(A complete manual is available in Google Docs format.)
Designed for the large-scale scholarly digitization of primary texts, Lace is a GUI-based OCR editing suite with a difference: it outputs structured, citable TEI Simple, bridging the gap between OCR’s page-based layout and a publication-ready document without the proofreader/editor ever confronting XML data.
Lace’s in-browser editing environment, comprising a page image and a facing OCR transcription, makes possible three operations. A proofreader may verify the OCR text, aided by an adjacent popup image of the word image. Secondly, she may draw rectangular zones on the page image. These correspond to the functional regions of the page such as ‘translation’, ‘commentary’ and ‘primary text’ and also indicate proper reading order. Finally, a GUI widget allows her to place a citation within the text of these zones. Internally, citations are CTS-URNs but the widget’s type-ahead form field allows the proofreader to search by author and title.
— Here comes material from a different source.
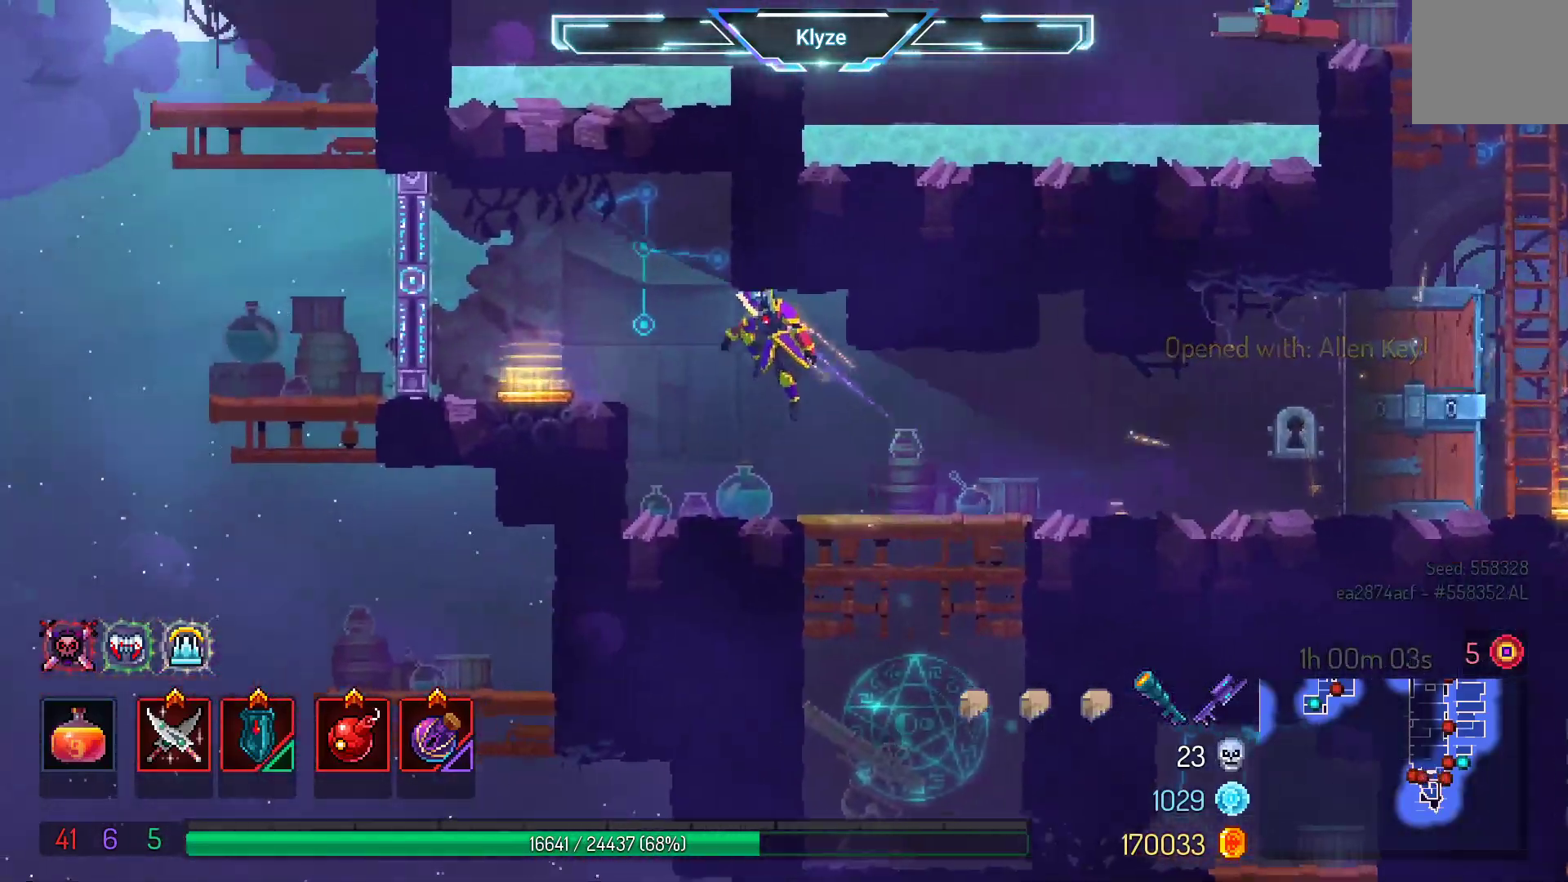
{"buttons": [], "left_stick": "center", "right_stick": "center", "events": [[100, "A", "down"], [167, "A", "up"], [350, "DPAD_LEFT", "up"]]}
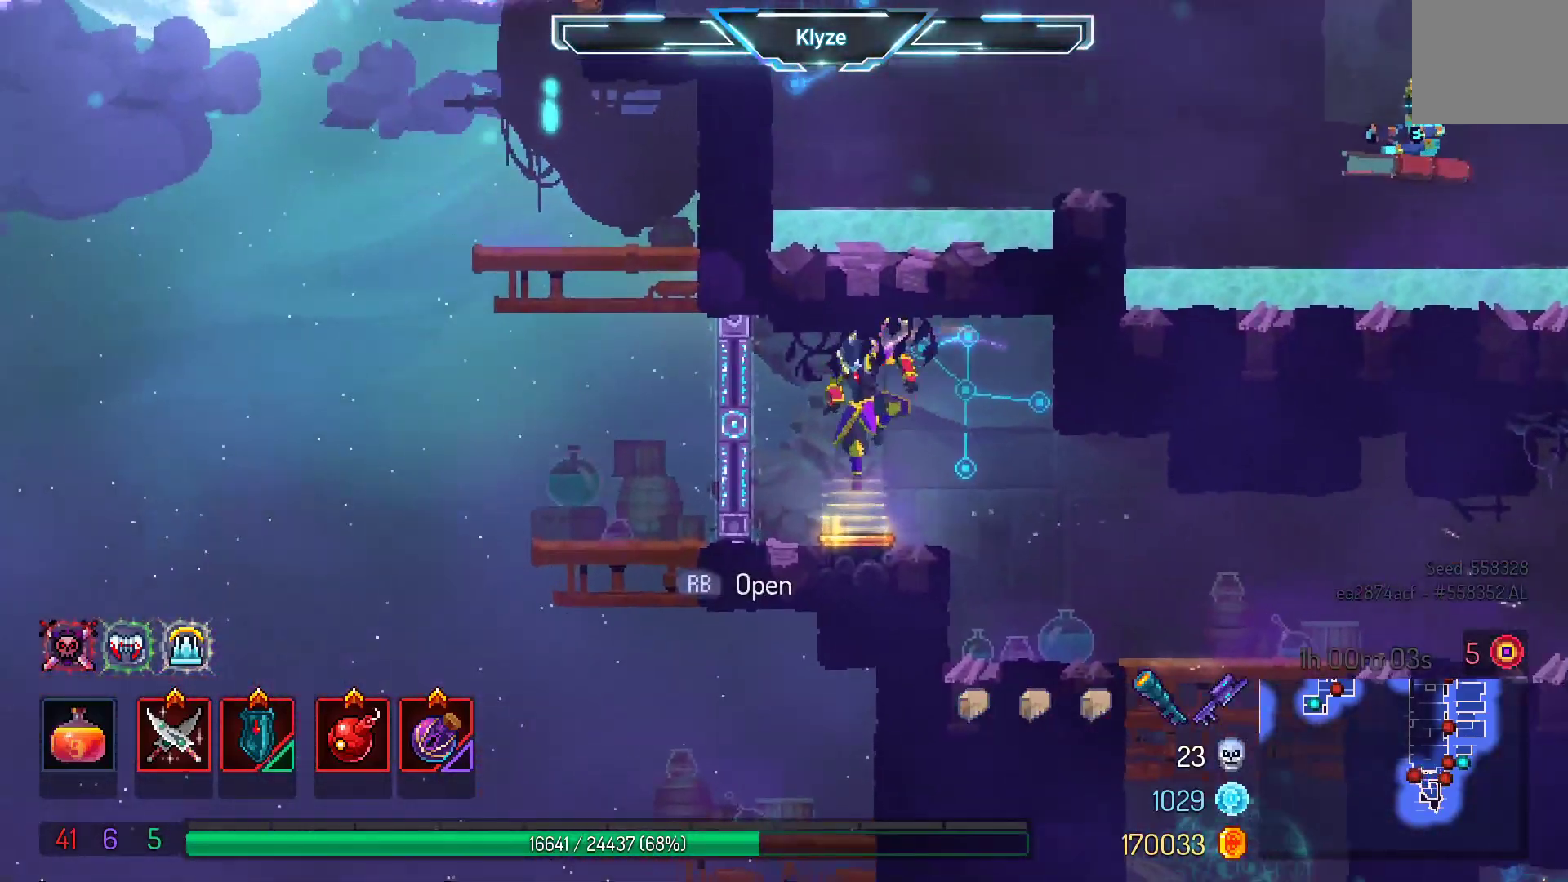
{"buttons": ["DPAD_RIGHT"], "left_stick": "center", "right_stick": "center", "events": [[83, "DPAD_RIGHT", "down"], [150, "B", "down"], [300, "B", "up"]]}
Combining these data through powerful Xquery scripts, Lace generates a TEI Simple document which, for each of these zones, collects all text across every page. It transforms the citations into nested div elements which reflect the hierarchy of the citation system. Because all zones of the pages can have citations applied, the correlations between, for instance, primary text and translation are indicated in the output document. Furthermore, in every zone, page break (<pb/>) milestones are retained, and a line mode is offered, whereby line break (<lb/>) milestones are offered and OCR dehyphenation processes are not applied. In this way, the proofreader converts page-based OCR data into a publication-ready TEI document without any understanding of XML required.
Lace is more than a TEI-generating program, though. It produces zip files of OCR training data from verified words. With this, an operator can bootstrap the OCR of a previously intractable script or font, editing, say, five pages of poorly OCR’d text, then re-processing the entire volume with a classifier generated from these pages. Lace will retain those five corrected pages, allowing proofreaders to continue with the rest of the text. Lace also provides a Lucene-based search function which refers to its results with references where possible.
Lace is built upon the well-established eXist-db XML database: it and its OCR data are installed as easily-managed packages through eXist’s drag-and-drop interface. An open-source project, Lace’s source code and compiled modules are stored in an active github repository, and a site for exploring its functions is offered at http://trylace.org Lace is a well-established platform: the majority of the 24 million words in the Open Greek and Latin’s First Thousand Years of Greek project were edited with Lace.
Lace-2 Tools is a separate repository for Lace-related code, especially pre-processing.